DATASET EXTRACT |
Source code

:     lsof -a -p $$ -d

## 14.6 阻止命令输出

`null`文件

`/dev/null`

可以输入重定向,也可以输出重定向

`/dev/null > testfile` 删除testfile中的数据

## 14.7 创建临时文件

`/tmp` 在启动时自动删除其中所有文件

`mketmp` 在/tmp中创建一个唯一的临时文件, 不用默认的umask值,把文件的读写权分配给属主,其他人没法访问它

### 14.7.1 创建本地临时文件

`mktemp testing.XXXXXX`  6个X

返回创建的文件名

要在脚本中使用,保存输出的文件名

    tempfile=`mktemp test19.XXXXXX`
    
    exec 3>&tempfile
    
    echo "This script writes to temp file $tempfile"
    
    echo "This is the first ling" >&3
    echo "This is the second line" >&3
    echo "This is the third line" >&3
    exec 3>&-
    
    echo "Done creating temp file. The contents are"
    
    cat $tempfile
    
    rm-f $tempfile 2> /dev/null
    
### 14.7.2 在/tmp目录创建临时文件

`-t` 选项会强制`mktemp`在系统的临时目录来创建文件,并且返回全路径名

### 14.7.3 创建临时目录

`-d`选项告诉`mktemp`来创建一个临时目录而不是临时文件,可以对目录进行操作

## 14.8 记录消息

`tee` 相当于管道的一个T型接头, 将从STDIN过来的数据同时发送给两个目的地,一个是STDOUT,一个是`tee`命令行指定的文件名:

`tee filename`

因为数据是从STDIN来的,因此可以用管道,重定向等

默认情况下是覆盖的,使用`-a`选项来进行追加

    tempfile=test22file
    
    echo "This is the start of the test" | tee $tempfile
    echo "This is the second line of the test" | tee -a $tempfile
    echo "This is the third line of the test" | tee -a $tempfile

WHAT TO DO |
When a line in the data holds the word "tempfile", show that line.

ANSWER SPACE |
    tempfile=`mktemp test19.XXXXXX`
    exec 3>&tempfile
    echo "This script writes to temp file $tempfile"
    cat $tempfile
    rm-f $tempfile 2> /dev/null
    tempfile=test22file
    echo "This is the start of the test" | tee $tempfile
    echo "This is the second line of the test" | tee -a $tempfile
    echo "This is the third line of the test" | tee -a $tempfile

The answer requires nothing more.